Clementine: Also called Algerian tangerines, these small, sweet-tasting fruits are seedless. The membranes covering the carpels are thinner than in other tangerines, and the texture of the fruit is very delicate. Most clementines are imported from North Africa and Spain. Season: November through April.

Tangelo: This fruit is the result of a cross between a tangerine and a grapefruit or pomelo (a large citrus fruit that is related to the grapefruit); the name is a combination of tangerine and pomelo. Tangelos look like large oranges; the most popular variety, Minneola, has a distinct knoblike projection on the stem end. Although they are closer to tangerines than to grapefruits in flavor, they have a taste all their own. Season: November through February.

Tangerine: The names mandarin and tangerine are often used interchangeably in the United States, but a tangerine is actually a subgroup of mandarin orange. The flavor is distinctive and slightly tart. Tangerines are somewhat flat at the ends and have deep orange, loose-fitting, pebbly skin. Honey tangerines, which were originally called Murcotts, have deep orange flesh, but their skins are more green than orange. They are very sweet, as their name suggests. Season: November through January.

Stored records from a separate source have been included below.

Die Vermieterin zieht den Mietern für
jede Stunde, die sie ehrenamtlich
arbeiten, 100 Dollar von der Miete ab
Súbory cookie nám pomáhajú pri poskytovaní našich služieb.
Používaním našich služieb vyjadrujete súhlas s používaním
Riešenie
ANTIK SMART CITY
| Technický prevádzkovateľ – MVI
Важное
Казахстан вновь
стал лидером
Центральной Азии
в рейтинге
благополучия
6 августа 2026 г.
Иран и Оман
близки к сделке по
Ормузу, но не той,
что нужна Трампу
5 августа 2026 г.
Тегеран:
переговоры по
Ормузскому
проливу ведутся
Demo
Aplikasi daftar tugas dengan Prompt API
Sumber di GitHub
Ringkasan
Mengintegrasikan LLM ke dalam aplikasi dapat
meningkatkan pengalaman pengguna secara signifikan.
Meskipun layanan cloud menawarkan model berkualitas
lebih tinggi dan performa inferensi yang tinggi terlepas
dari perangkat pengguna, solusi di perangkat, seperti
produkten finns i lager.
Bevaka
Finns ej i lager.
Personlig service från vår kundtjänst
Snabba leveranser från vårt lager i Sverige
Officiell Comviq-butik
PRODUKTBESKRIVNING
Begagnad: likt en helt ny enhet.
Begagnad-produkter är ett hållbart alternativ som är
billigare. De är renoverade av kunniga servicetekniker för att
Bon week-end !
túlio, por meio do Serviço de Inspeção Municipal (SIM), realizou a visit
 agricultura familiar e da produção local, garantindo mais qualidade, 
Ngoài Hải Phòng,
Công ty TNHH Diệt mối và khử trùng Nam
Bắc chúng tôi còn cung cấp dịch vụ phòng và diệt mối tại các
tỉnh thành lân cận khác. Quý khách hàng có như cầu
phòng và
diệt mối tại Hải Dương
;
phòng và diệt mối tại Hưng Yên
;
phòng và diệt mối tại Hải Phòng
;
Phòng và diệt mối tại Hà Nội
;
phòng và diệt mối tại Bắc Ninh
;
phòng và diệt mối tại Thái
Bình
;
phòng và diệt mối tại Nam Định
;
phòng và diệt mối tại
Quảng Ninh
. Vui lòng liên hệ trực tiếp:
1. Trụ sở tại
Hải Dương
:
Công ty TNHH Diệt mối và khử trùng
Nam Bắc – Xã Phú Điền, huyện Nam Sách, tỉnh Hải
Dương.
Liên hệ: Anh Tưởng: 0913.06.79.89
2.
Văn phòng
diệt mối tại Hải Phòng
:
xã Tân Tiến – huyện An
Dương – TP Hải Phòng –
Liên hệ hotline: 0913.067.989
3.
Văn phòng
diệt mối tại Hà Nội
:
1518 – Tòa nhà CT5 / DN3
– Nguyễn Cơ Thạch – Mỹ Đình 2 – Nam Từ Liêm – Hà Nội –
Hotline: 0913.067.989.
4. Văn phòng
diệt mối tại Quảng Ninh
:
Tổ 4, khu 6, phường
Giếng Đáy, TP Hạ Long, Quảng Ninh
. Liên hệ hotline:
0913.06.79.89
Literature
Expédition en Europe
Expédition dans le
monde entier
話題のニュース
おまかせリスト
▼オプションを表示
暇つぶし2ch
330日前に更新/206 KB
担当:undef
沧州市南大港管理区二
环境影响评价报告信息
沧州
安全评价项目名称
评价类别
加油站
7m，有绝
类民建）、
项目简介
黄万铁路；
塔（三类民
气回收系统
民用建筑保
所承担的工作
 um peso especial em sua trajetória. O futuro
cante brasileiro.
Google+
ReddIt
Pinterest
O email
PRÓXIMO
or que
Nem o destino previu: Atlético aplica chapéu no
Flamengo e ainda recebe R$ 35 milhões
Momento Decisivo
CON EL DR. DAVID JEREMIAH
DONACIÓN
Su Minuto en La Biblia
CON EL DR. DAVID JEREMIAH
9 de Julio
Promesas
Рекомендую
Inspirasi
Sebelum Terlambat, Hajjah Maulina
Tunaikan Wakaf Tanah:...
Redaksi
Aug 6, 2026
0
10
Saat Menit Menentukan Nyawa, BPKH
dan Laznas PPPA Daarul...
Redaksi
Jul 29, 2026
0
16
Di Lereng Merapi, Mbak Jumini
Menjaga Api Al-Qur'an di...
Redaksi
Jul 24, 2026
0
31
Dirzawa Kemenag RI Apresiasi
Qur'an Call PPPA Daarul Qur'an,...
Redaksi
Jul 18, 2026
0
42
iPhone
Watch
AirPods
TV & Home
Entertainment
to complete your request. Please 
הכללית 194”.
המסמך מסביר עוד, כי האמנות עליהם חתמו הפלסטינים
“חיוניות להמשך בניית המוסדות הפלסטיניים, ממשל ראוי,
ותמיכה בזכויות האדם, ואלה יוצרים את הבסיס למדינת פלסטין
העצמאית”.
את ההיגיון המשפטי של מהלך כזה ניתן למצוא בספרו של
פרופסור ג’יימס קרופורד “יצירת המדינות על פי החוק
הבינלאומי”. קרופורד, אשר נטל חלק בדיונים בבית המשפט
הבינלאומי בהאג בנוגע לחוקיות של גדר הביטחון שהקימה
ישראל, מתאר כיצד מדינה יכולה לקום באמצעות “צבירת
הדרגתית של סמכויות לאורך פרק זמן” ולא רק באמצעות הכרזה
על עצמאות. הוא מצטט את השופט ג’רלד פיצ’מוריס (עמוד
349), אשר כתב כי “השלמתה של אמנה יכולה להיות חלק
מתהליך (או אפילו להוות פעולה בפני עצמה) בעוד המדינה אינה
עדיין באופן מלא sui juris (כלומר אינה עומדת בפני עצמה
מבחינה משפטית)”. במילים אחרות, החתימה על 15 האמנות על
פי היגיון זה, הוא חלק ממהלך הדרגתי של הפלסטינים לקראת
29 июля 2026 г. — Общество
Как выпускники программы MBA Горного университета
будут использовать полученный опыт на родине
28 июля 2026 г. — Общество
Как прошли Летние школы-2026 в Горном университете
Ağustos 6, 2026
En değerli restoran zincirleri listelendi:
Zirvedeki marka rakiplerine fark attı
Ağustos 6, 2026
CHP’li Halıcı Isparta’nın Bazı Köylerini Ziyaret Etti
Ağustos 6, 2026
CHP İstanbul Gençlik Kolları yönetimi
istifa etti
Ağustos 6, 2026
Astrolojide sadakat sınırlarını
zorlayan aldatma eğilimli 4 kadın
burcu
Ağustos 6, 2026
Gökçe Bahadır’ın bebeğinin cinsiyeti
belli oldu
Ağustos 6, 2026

Temple: Sometimes also called a Royal mandarin, this fruit is a tangor, which is a cross between a tangerine and an orange. Temples resemble overgrown tangerines and have many seeds. They are very sweet and juicy, and their flavor is similar to that of an orange. Season: January through March.

Shopping

The different varieties of mandarins will be at their best during the midpoint of their growing seasons (noted above). Mandarins, with their loose-fitting skins, will feel soft and puffy compared to oranges, but should be heavy for their size; otherwise, they are likely to be pithy and dry. Choose fruits with glossy, deep orange skins, but disregard small green patches near the stems.

Storage

Tangerines and other mandarins should be refrigerated; they will keep for just a few days.

Preparation

Tangerines and other mandarins peel easily if you insert your finger into the opening and pull back the peel.

To prepare mandarins for use in fruit salad or cooked dishes, peel the fruit, separate the segments, and then pull off the membrane from each segment, if desired. Remove and discard the pits, which may be many or few depending on the variety.